— А я на газике. Передние и задние ведущие, — кричал Сережа.
Полина только удивлялась, как заурядный разговор о пользе учения обернулся чушью несусветной, увлекшей Василия и Сережу в иные миры, заставляющей забыть о холоде дощатого куреня, о грядущей одинокой, бесприютной ночи на узкой койке, о взбучке, что ждала дома неумолимо, о тяжелой работе, о несделанных уроках.
И так было всегда.
Теперешняя жизнь представлялась Василию лишь коротким эпизодом, маленькой передышкой между необыкновенным прошлым и еще более необыкновенным будущим.
Неудачник, живущий воспоминаниями и мечтами. Здесь все было ясно. Непонятно было другое: странность их отношений.
Василий был готов часами мерзнуть, голубеть от холода, пока Полина и Сережа вдоволь наскачутся по плацу. Сережу он любил, но вот с ней зачем возился? Потакая прихоти, терпел насмешки доярок, боялся неожиданного появления старшего конюха, чей грозный призрак постоянно мерещился Сереже и сулил Василию большие неприятности.
Был вариант самый простой. Ведь не случайно предложил развлечение диковинное отдыхающей дамочке. Наверняка надеялся на вознаграждение. Но когда предложила деньги, легко, с шутливой фразой, засунул руки в карманы халата, отвернулся:
— Ты перед мальцом-то меня не позорь.
— Да нет же его, — удивилась Полина, — он и знать не будет.
— Я буду знать.
— Но…
— Не берейтор я тебе и не слуга, — и вдруг неожиданное: — А хочешь компанию поддержать, так Федора принеси.
— Кого?
— Пол-литру.
Предложение очень не понравилось Полине. Подозревала в Василии алкоголика. Из тех слабых, крепящихся с трудом, кому достаточно одной случайной выпивки, чтоб пуститься в долгое путешествие в иной, бездумный и лихой мир. То, что Василий больше никогда не заговаривал о водке, лишь укрепляло тайное подозрение. Решила, что перед отъездом организует подарок: сапоги или шапку хорошую. Было и другое, что делало невозможным денежные отношения.

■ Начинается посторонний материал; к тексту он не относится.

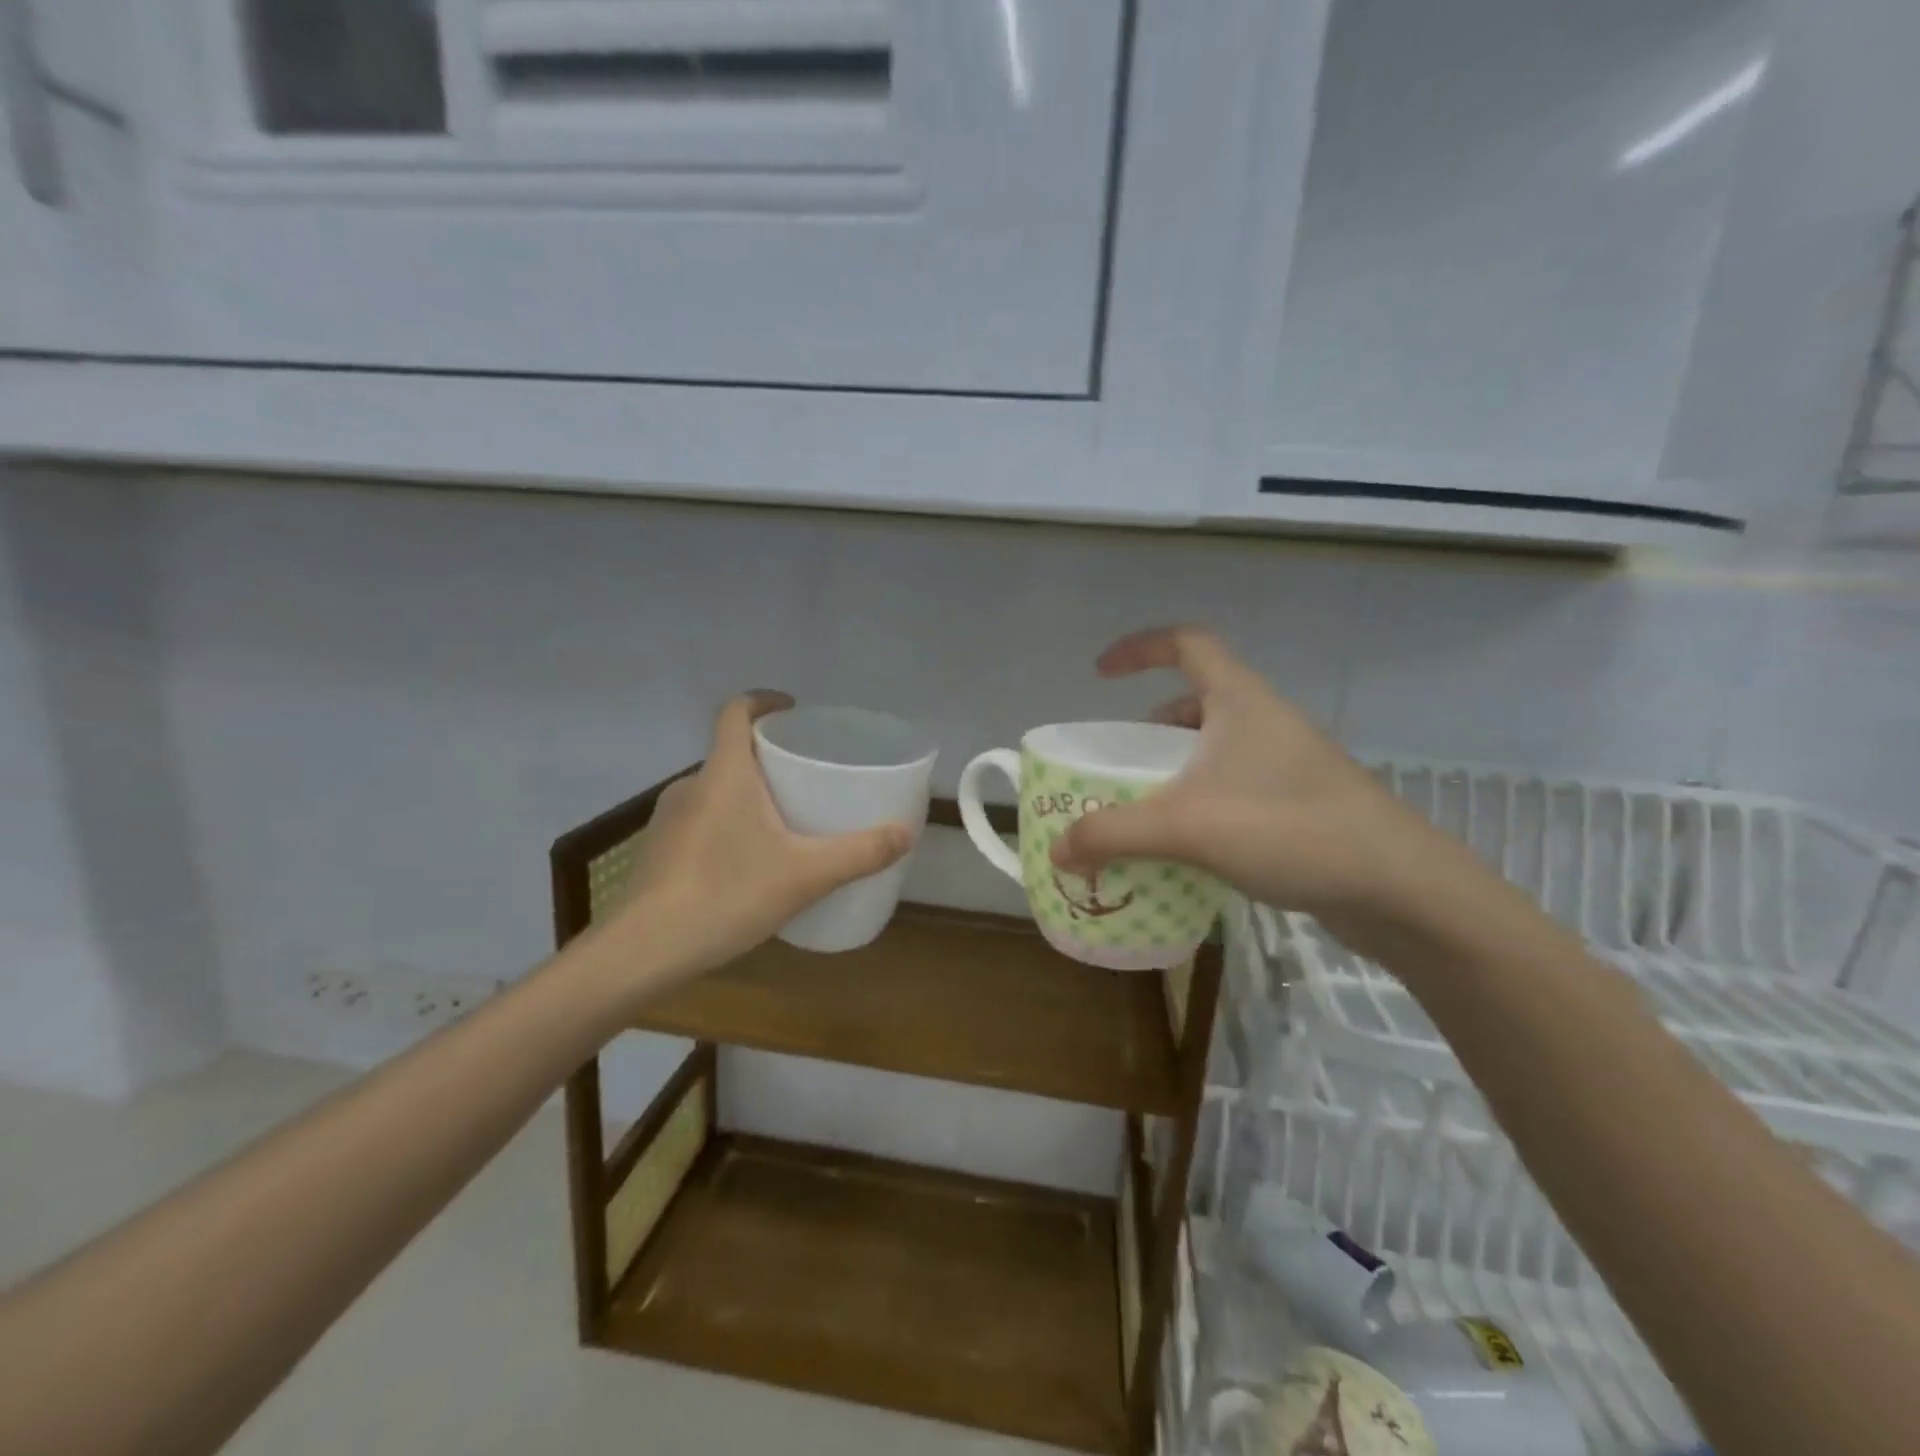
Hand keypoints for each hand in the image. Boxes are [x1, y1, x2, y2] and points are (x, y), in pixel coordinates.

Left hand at [606, 691, 913, 979]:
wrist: (642, 952)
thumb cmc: (726, 894)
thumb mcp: (806, 875)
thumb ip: (860, 853)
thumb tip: (906, 833)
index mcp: (724, 773)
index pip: (736, 711)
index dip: (764, 701)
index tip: (794, 712)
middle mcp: (690, 786)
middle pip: (731, 753)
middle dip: (769, 759)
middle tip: (806, 779)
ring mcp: (667, 820)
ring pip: (716, 791)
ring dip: (748, 796)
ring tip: (784, 825)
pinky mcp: (657, 852)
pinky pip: (700, 822)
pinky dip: (727, 827)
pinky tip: (747, 866)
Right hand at [1048, 627, 1452, 922]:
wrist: (1398, 887)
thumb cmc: (1288, 829)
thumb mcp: (1185, 827)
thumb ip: (1113, 834)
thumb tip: (1058, 848)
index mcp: (1240, 700)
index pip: (1186, 643)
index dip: (1139, 648)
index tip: (1101, 674)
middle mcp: (1266, 720)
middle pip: (1199, 699)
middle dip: (1153, 725)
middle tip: (1122, 759)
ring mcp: (1290, 762)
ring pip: (1220, 747)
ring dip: (1179, 768)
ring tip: (1148, 806)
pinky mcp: (1304, 803)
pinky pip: (1238, 785)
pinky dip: (1204, 801)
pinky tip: (1191, 845)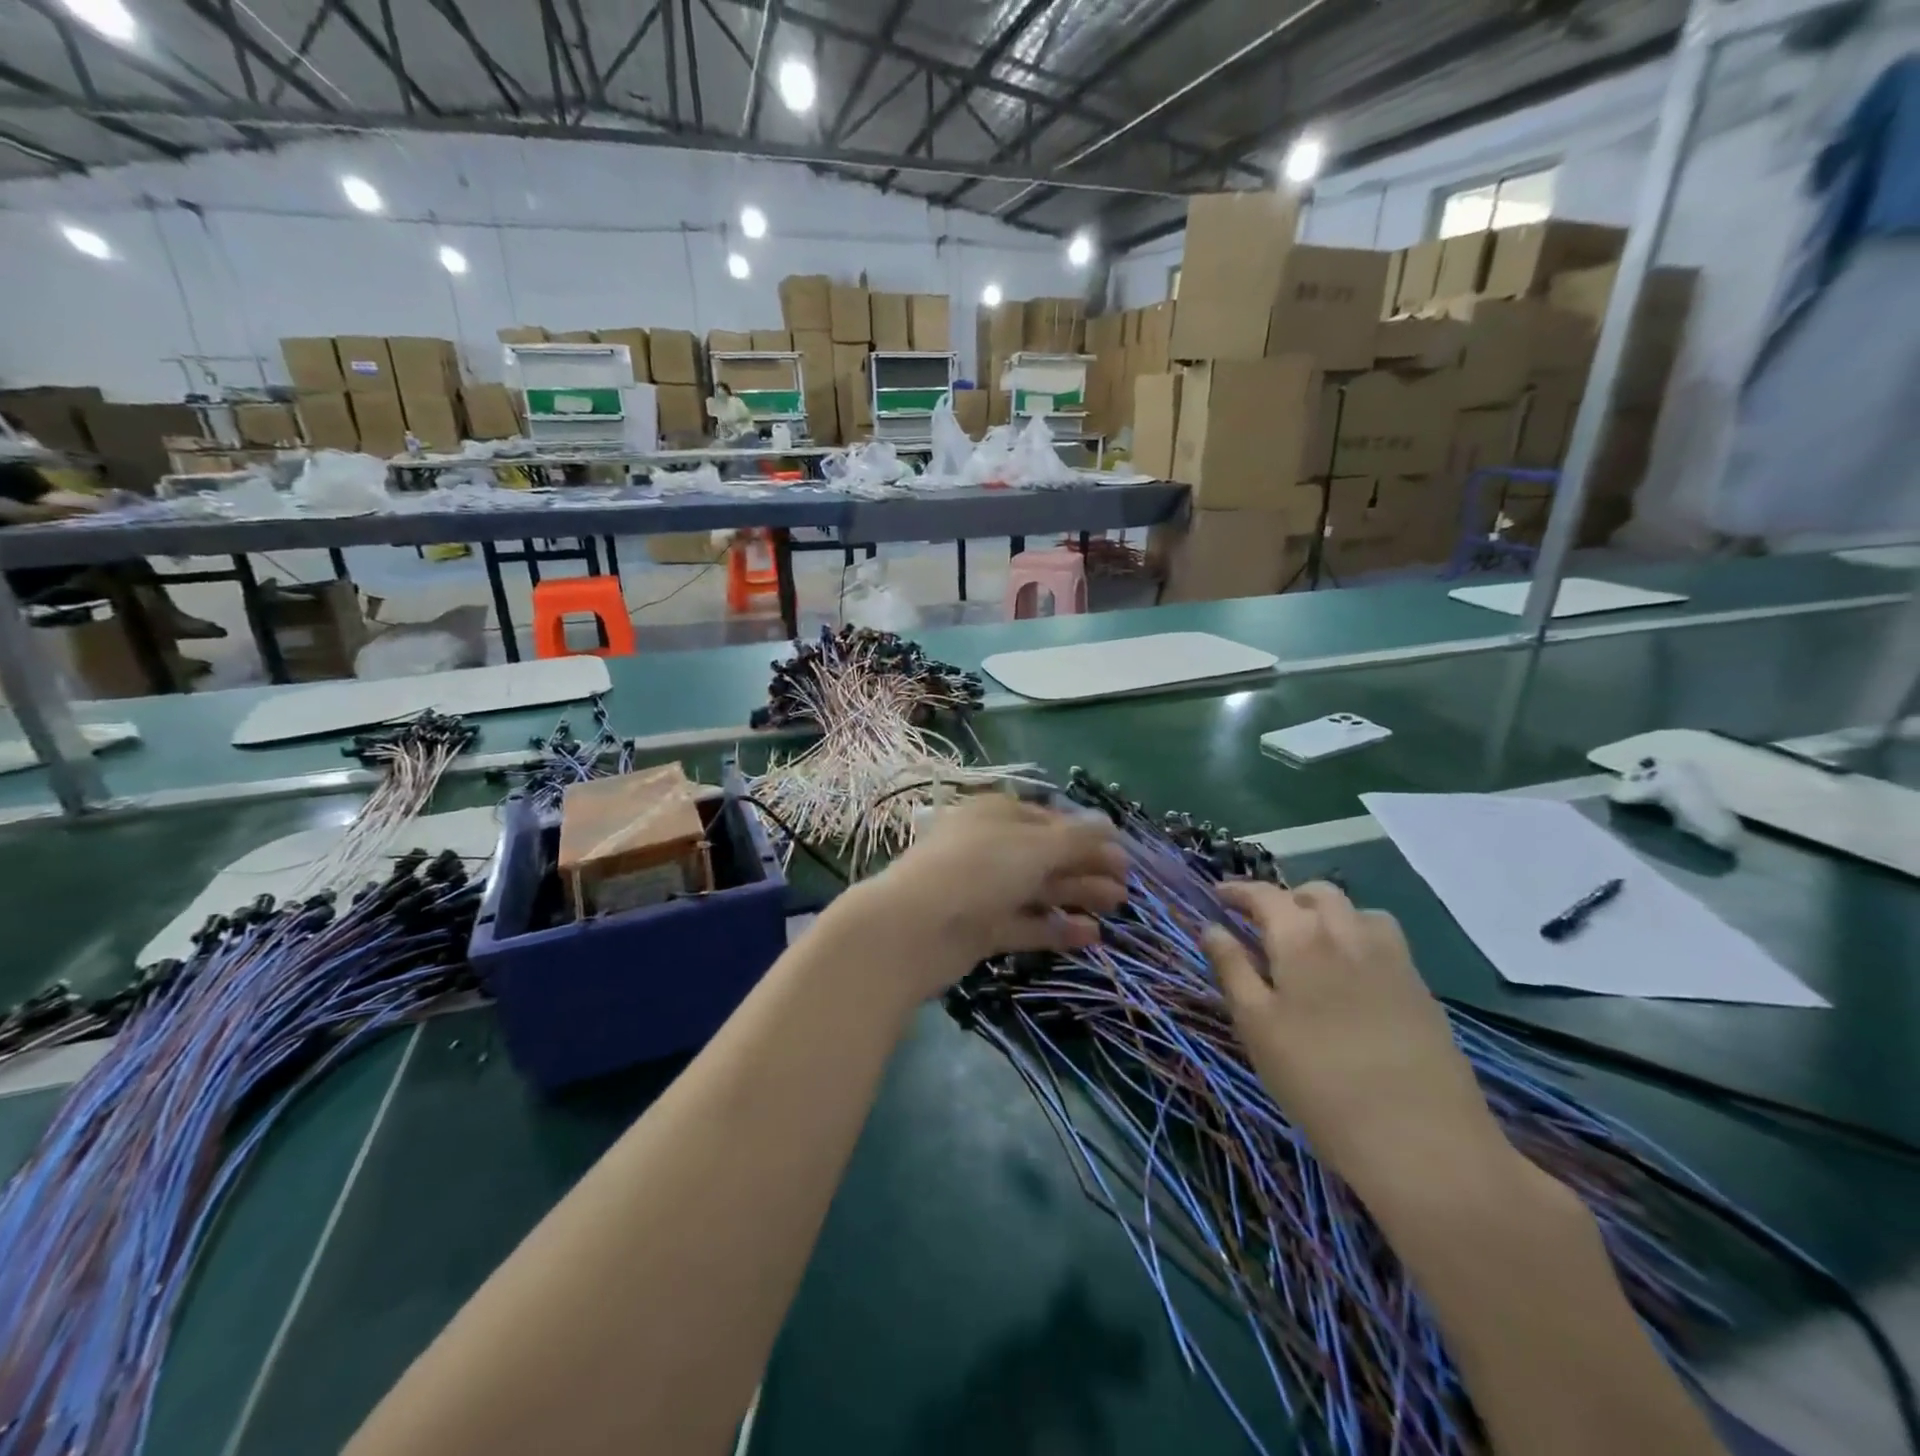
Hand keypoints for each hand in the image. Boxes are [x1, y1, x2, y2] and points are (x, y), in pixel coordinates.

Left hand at [833, 793, 1127, 999]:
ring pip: (1037, 889)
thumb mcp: (1032, 847)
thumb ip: (1075, 839)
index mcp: (995, 815)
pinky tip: (1091, 936)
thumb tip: (1109, 824)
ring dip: (1076, 895)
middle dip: (1086, 866)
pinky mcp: (979, 928)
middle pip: (1045, 855)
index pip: (1047, 819)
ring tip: (1117, 907)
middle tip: (1126, 884)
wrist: (912, 930)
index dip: (1085, 834)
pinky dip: (1055, 928)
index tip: (1121, 852)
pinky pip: (1024, 923)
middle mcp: (989, 848)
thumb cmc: (976, 871)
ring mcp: (982, 889)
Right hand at [1202, 881, 1514, 1211]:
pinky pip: (1385, 941)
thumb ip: (1232, 968)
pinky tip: (1352, 977)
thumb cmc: (1317, 1080)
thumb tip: (1212, 928)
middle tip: (1264, 925)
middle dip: (1286, 899)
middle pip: (1315, 894)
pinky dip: (1359, 939)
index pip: (1264, 894)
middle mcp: (1348, 932)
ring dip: (1328, 915)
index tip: (1219, 895)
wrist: (1422, 1141)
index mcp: (1301, 936)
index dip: (1238, 890)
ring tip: (1312, 945)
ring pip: (1357, 912)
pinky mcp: (1421, 989)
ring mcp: (1393, 958)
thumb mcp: (1256, 1025)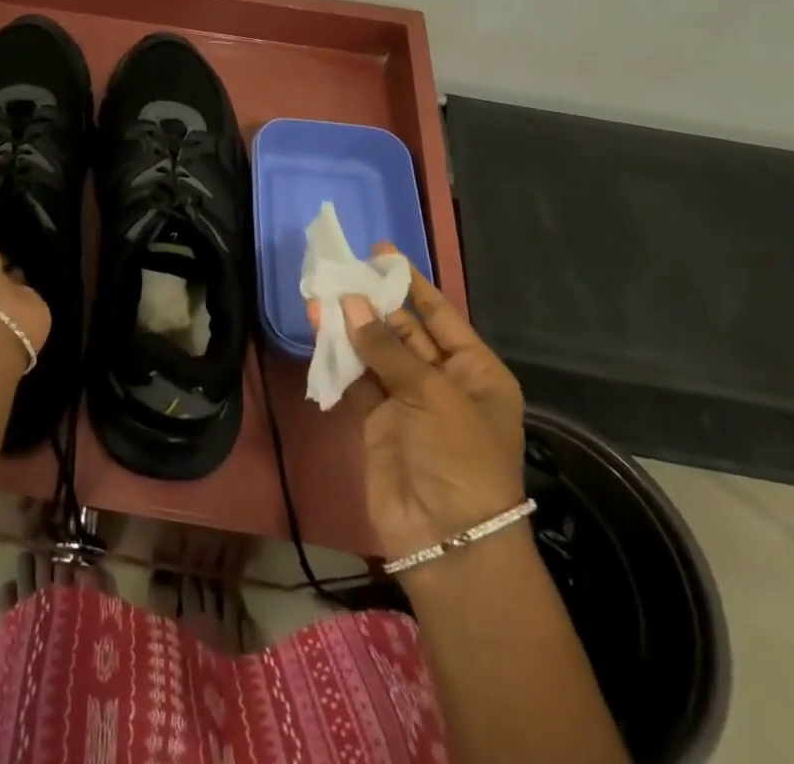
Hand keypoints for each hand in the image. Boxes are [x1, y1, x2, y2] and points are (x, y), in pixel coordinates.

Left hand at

Пришедшее незаметно ощущение его ласкового покровительства над женской слабостью и неумелостью Полины… Давно забытое чувство своей милой беспомощности и права на страх, на каприз, на заботу. Даже Сережа с грубоватой прямотой интересовался:
— Вы того… не потрете? Уж больно бултыхаетесь.
А Василий проверял тщательно, не елозит ли седло, упрятаны ли пряжки стремян под фартук, советовал не опускать носок.
— Небось ногу-то попортила. Вон, даже сапог хороший стерла. Это ведь такое дело, не заметишь даже, как изуродуешься, а тебе ведь в туфельках ходить и в чулочках прозрачных.
Дни становились все длиннее и ярче, все голубее по вечерам снег на узкой, утоптанной копытами Орлика тропе. Спокойные розовые закаты охватывали светом своим все шире и шире высокое бледное небо.
Полина теперь с нетерпением ждала своего урочного часа. Сидя за письменным столом, просматривая сводки, квартальные отчеты, невольно прислушивалась, не доносится ли топот, поглядывала на часы. Ее томило дурное предчувствие. Опытом своей жизни знала, что безмятежное, отделенное ото всех, от насущной жизни существование неминуемо должно чем-то омрачиться. Должно произойти нечто, что заставит их выйти из круга нехитрых радостей, вернуться к обыденным и необходимым делам.
Ни Василию, ни ей, ни даже Сереже не обмануть судьбы, не суметь остановить время, кружась в бессмысленных и странных заботах. Заботах, в которые они ушли по самочинно присвоенному праву, погрузившись в мир забав, фантазий и воспоминаний. И с печальным чувством покорной обреченности, готовности подчиниться неизбежному Полина каждый день ждала дурного события. Оно могло прийти с любой стороны: обернуться гололедом, на котором «разъедется и порвется» некованый Орлик, — этого больше всего боялся Василий; или недовольством колхозного начальства; или, что было вероятнее всего, неожиданным вызовом Полины в Москву.
Предчувствие не обмануло. Плохое случилось вчера, и вот теперь, сидя за столом, вместо того, чтобы сосредоточиться, глядела на ветви старого дуба за окном, пыталась в их рисунке отыскать очертания предмета или лица. Бессмысленное занятие.
Послышался негромкий говор. Полина встрепенулась, но по дорожке прошли двое мужчин. В заячьих треухах, в телогрейках, с плотницкими деревянными ящиками. Прошли, не торопясь, к главному корпусу. Вспомнила Якутию, как девчонкой командовала вот такими, и удивилась: сейчас бы, наверное, уже не получилось. Смелость и самомнение безумное иметь надо было. Молодость.